▸ WORK ITEM
In the material below, begin at the line that has "Jan, Wins: 11 -> 12", stop after the line that has "Цена со скидкой 40%, ПЛАТЬЕ: 1300 -> 1000", and transcribe those lines exactly, without pictures.

▸ DATA SUPPLIED
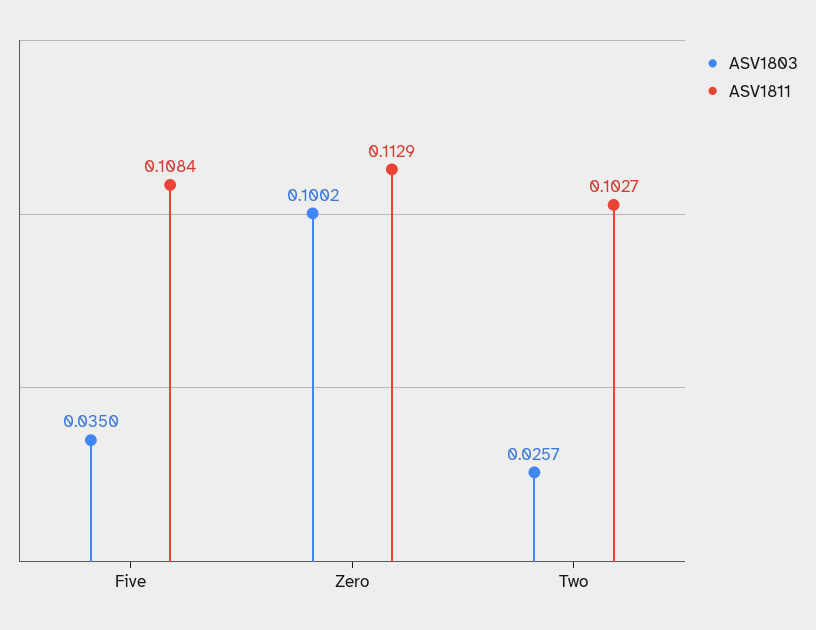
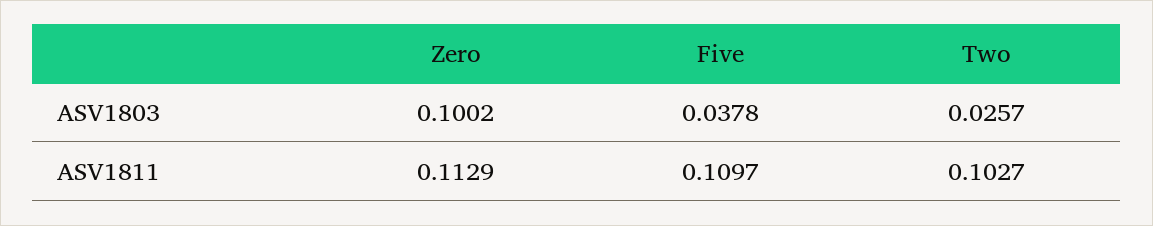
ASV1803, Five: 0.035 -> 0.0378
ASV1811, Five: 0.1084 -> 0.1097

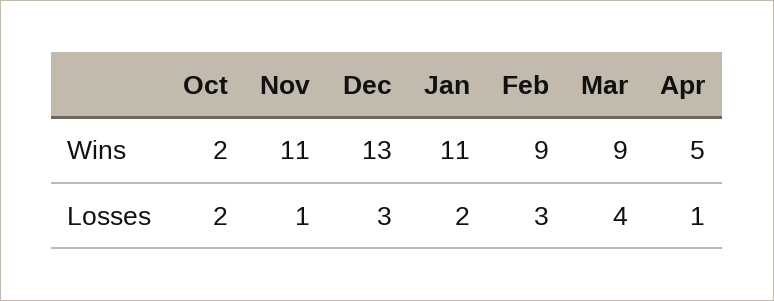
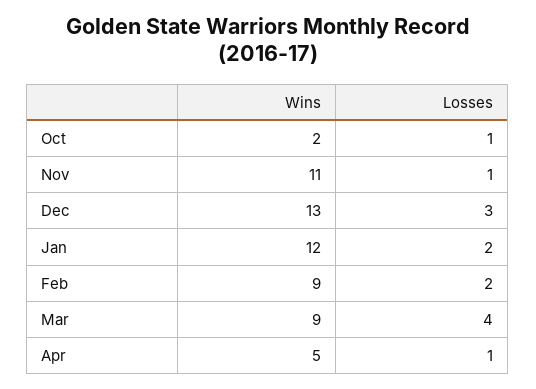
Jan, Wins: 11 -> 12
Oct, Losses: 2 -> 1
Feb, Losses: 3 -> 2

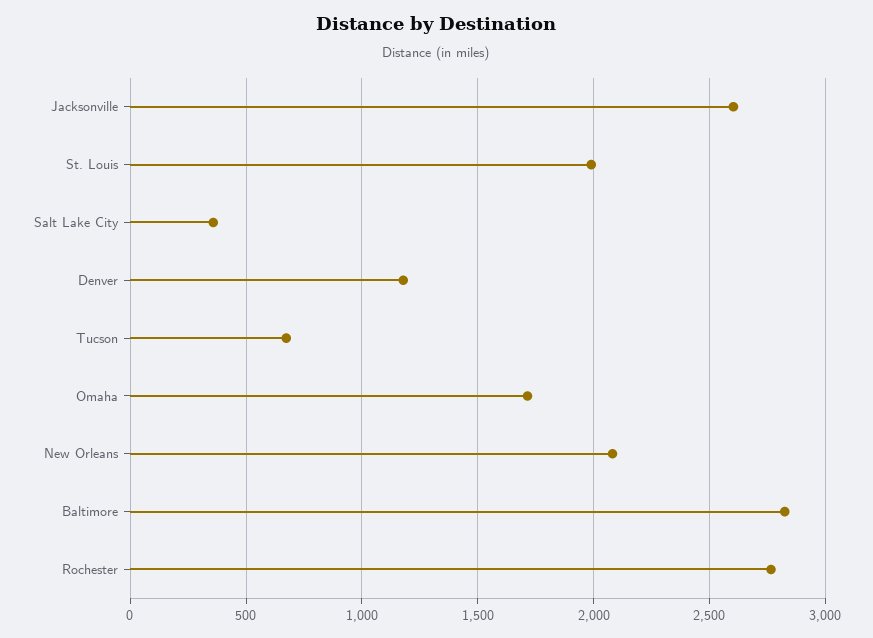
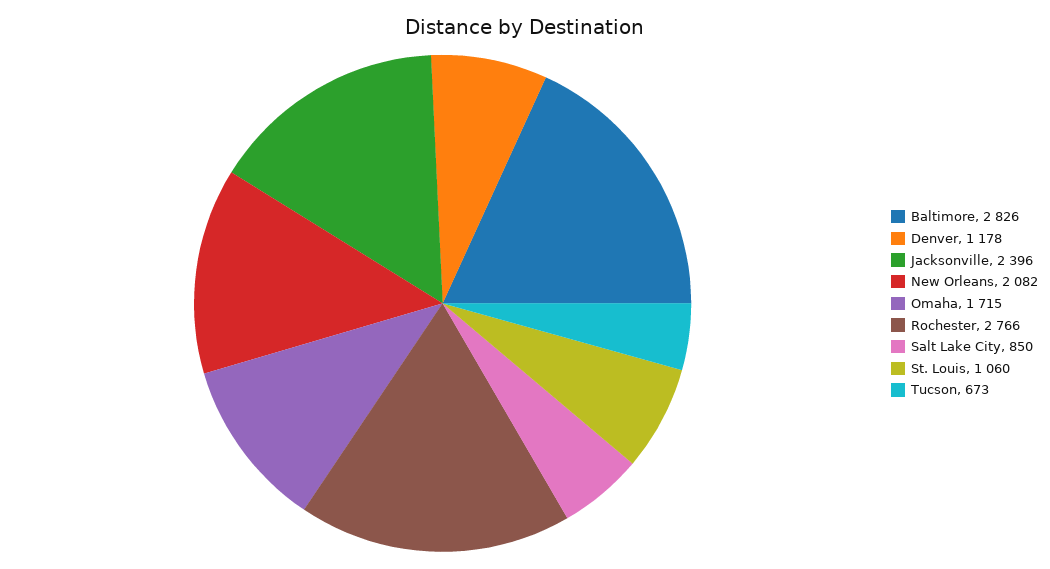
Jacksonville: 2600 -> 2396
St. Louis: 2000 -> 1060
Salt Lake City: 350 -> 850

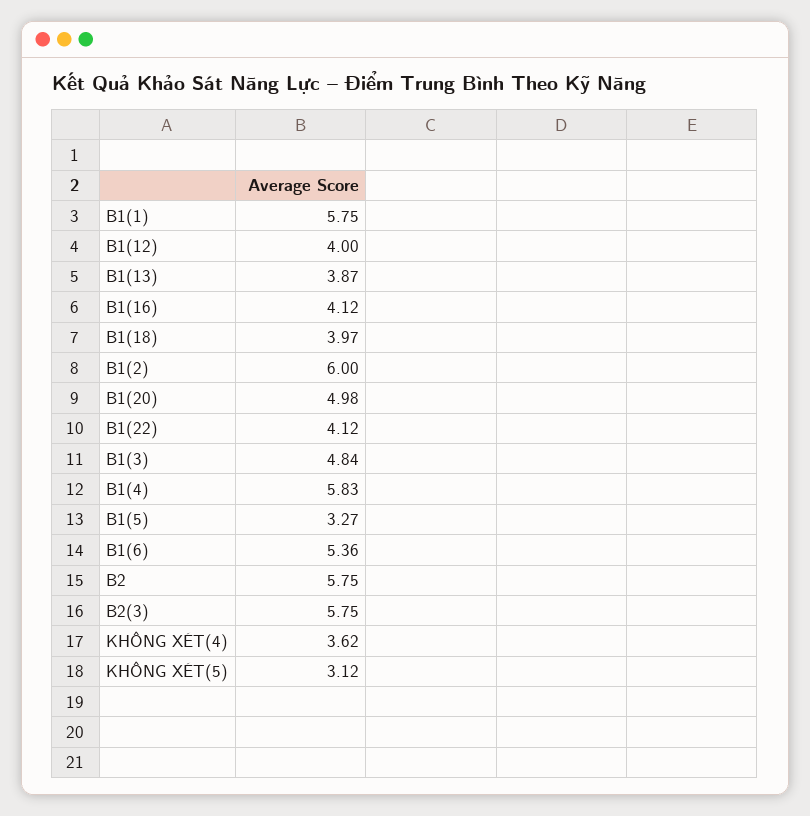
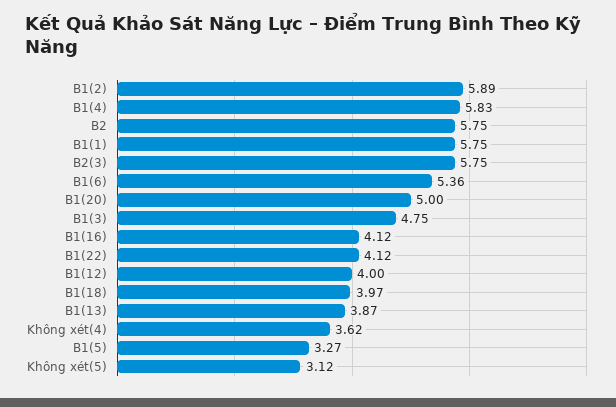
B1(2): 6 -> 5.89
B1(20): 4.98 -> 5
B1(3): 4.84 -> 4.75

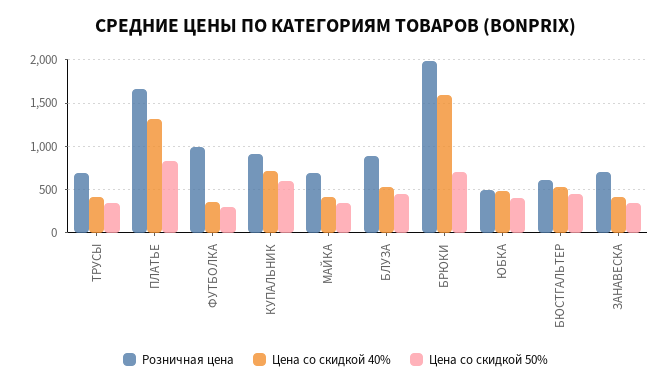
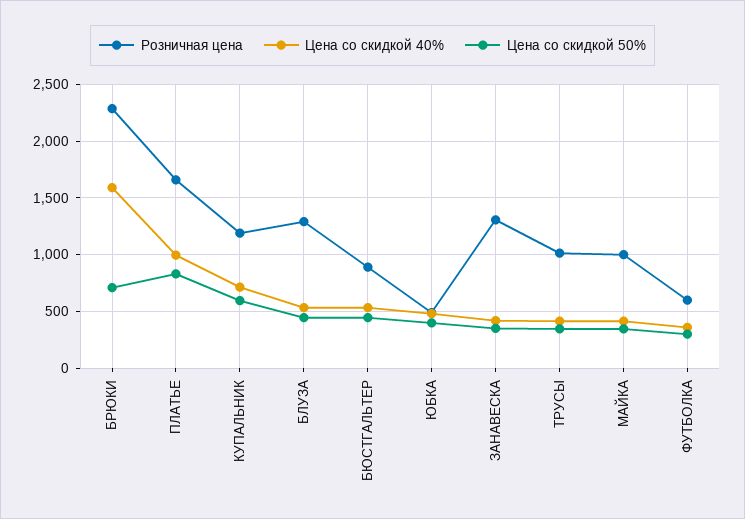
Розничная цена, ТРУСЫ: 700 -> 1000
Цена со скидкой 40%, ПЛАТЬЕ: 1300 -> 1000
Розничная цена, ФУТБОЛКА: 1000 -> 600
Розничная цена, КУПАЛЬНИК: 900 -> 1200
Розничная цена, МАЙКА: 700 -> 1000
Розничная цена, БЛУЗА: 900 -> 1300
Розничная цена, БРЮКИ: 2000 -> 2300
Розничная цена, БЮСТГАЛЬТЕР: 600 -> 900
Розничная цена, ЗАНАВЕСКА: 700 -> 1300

▸ SOLUTION TO THIS EXERCISE
Jan, Wins: 11 -> 12
Oct, Losses: 2 -> 1
Feb, Losses: 3 -> 2

Jacksonville: 2600 -> 2396
St. Louis: 2000 -> 1060
Salt Lake City: 350 -> 850

B1(2): 6 -> 5.89
B1(20): 4.98 -> 5
B1(3): 4.84 -> 4.75

Розничная цена, ТРУСЫ: 700 -> 1000
Цена со скидкой 40%, ПЛАТЬЕ: 1300 -> 1000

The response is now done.